Everyday life on the offshore metropolis

Film review (2009) Oil Rocks – City above the sea, Marc Wolfensberger, 2009 for the AFFR – Architecture Film Festival Rotterdam

A panoramic view is revealing a network of platforms floating above the sea amidst the Caspian. A Rolls Royce, as if from another world, is driving along these dark wooden platforms, with stairs leading to other levels, wooden sheds and cables running along the accesses. The owner of the fancy car needs to inspect his property, meets a beautiful girl and an unexpected guest that is waiting for him behind the door. Soon after they are all attacked by helicopters with giant spinning saws, forcing them to a spectacular chase, along the misty platforms and bridges. In this typically exaggerated scene of ‘James Bond – The World is not Enough’ (1999) we get a rare chance to glimpse a landscape that is normally restricted from the common eye: the Oil Rocks, the world’s first offshore oil platform some 100km in the open of Baku, Azerbaijan’s capital.

For less dramatic images but real life incredible stories, “Oil Rocks – City above the sea” (Marc Wolfensberger, 2009) provides a much better account of the history of the site and the people who work there. Oil Rocks or ‘Neft Daşları’ was constructed on Stalin’s order, in the aftermath of the WW2 when the USSR was desperate for oil. The large black rocks sticking out of the water surface in the Caspian indicated the position, where the 300km of roads and 2000 oil wells would be gradually expanded. The rocks disappeared from the surface of the sea but the name remained and the city itself survived the fall of the Soviet Union.

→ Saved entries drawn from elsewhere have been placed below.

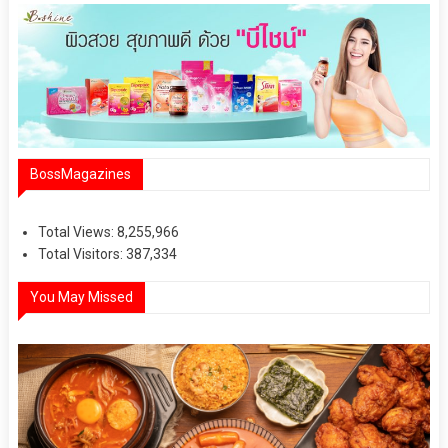
BossMagazines
Total Views:
8,255,966
Total Visitors:
387,334
You May Missed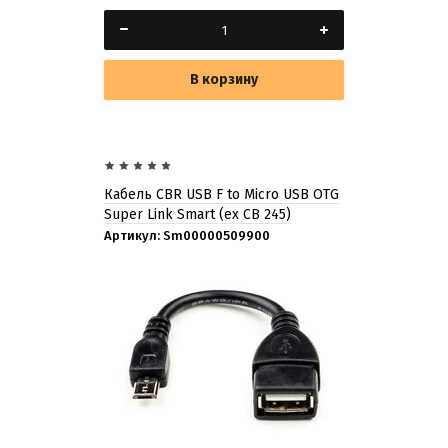
В корзину
Кабель CBR USB F to Micro USB OTG
Super Link Smart (ex CB 245)
Артикул:
Sm00000509900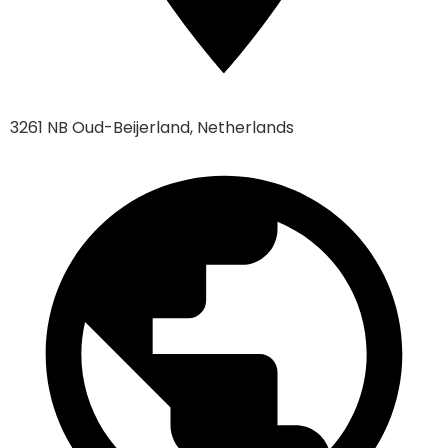
3261 NB Oud-Beijerland, Netherlands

The documentary is focused on the accounts of people who work in the Oil Rocks. We hear the stories of workers, a former site manager, the baker, the chef, the weather station operator, an engineer, a cleaning lady, even an artist who permanently works there. Their stories talk about their everyday life in the Petrol City, the six hour boat trip from the mainland and the hard work necessary to compensate for the lack of modern equipment. We see them at work, eating, showering, watering their flowers and talking about their simple day-to-day practices. A worker remembers his first day at work, when the landscape looked as part of a dream, simply unreal to his eyes.
An old lady, working in the same post for over 60 years, shares her memories of the site’s construction. “We would build ‘an arch a day’, that was our motto!” she says, explaining the dangerous working conditions. When she first moved there in her early 20’s, the workers were all jailbirds with strange tattoos, “now it’s paradise here!”.

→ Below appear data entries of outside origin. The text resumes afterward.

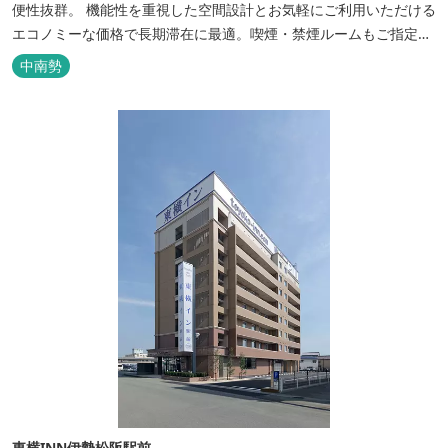
便性抜群。 機能性を重視した空間設計とお気軽にご利用いただける
エコノミーな価格で長期滞在に最適。喫煙・禁煙ルームもご指定い
ただけます。 無料サービス ・３０種類以上の和洋朝食ビュッフェ
中南勢
（6:30～9:30） ・アルコールも無料のウェルカムドリンクサービス
（18:00～20:00）
東横INN伊勢松阪駅前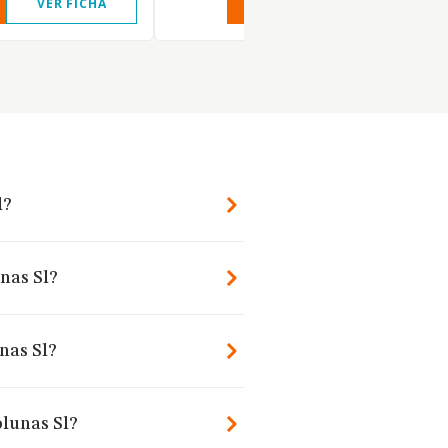
VER FICHA
VER INFORME
VER FIC
l?
nas Sl?
nas Sl?
olunas Sl?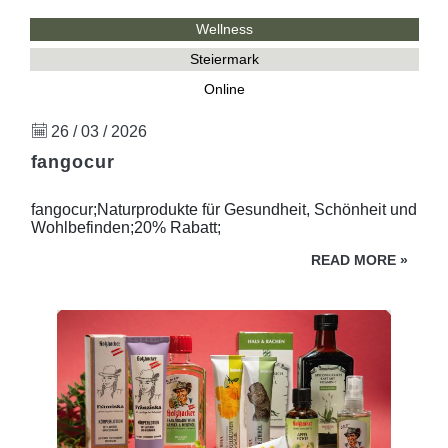
Wellness
Steiermark
Online
26 / 03 / 2026
fangocur
fangocur;Naturprodukte für Gesundheit, Schönheit und
Wohlbefinden;20% Rabatt;
READ MORE
»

Indeed, eight years after the official opening of the site, a huge storm in 1957 caused the death of many people, the destruction of a significant amount of roads and bridges and a big oil spill. A former site manager, working there at the time recalls how they had to crawl along the pipes amidst the storm to close the oil pipes and stop the spills. Another worker adds: “We live in the middle of a sea of blood”.
But not all was gloomy back then. A manager talks about the lasting effect of optimism after Khrushchev’s visit in 1960 and the open air Bolshoi performances in the squares of the city. A city with 9 story high apartment buildings, sports and cultural facilities, fountains and parks, even a lemonade factory, which was home to 5000 thousand people. The city center was developed in the 1970’s with thousands of tons of soil being transported by boats from the mainland.

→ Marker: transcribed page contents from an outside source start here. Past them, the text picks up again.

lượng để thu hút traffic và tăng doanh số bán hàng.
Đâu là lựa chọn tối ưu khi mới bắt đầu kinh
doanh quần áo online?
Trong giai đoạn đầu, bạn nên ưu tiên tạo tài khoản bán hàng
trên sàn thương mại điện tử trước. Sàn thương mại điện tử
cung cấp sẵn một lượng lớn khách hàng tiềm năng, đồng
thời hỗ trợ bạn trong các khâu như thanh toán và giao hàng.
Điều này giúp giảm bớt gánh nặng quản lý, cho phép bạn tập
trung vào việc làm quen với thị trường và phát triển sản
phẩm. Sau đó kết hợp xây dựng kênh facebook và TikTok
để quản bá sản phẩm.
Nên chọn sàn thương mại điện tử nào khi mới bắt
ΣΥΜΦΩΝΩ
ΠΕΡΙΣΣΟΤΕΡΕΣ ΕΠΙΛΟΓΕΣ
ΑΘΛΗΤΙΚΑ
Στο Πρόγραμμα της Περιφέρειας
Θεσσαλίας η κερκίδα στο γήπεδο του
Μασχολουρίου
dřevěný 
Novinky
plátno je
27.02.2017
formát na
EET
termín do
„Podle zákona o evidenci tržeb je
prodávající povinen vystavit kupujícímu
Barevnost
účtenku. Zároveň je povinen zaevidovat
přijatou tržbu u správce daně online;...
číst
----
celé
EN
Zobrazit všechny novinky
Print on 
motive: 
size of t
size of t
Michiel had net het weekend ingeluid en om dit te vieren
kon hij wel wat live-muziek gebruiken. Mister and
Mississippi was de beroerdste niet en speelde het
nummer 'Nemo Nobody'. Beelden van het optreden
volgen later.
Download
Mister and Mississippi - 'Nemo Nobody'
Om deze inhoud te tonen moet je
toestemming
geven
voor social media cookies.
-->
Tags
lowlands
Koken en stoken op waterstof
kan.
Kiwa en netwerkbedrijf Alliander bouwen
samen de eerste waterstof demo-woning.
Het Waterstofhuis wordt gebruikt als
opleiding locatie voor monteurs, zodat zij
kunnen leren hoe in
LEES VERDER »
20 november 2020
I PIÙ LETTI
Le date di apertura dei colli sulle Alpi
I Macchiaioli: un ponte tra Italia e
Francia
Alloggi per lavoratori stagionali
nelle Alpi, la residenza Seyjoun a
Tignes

A lady, working as an engineer describes how she also asked for a bit of soil to be brought to her, so that she could grow some flowers and make her working space more attractive. After 20 years of working in the station, she is still happy there: “We have fresh air and it’s quiet. There isn’t any traffic like in the city and life is peaceful and without worries. Everything is taken care of.”
The passage to the free market economy was a shock for this Stalinist outpost. But after almost 20 years of pressure, 2005 marked a raise of oil prices and petrodollars started flowing in Azerbaijan, which allowed them to invest again in the Oil Rocks. For the site’s 60th anniversary, a number of renovation projects were planned. Apartments would get a toilet and bathroom in every room instead of shared ones per floor and some common facilities would be added such as a swimming pool and a playroom. “Workers should also feel that they get something in exchange for their hard work” explains the construction manager. His ambition is to continue making the Oil Rocks “the most beautiful oil site in the world”. It is part of the Azeri history and the history of the world’s oilmen in general and there is considerable energy put into its future. As the same manager explains: “We have the sea, the fresh air and the hotels already. We could make artificial beaches and attract tourists as well.” Either a touristic attraction or an abandoned ruin, the oil deposits will run out in 20 years, so the Azeri government will be forced to make up its mind quite soon, concerning the future of the Oil Rocks.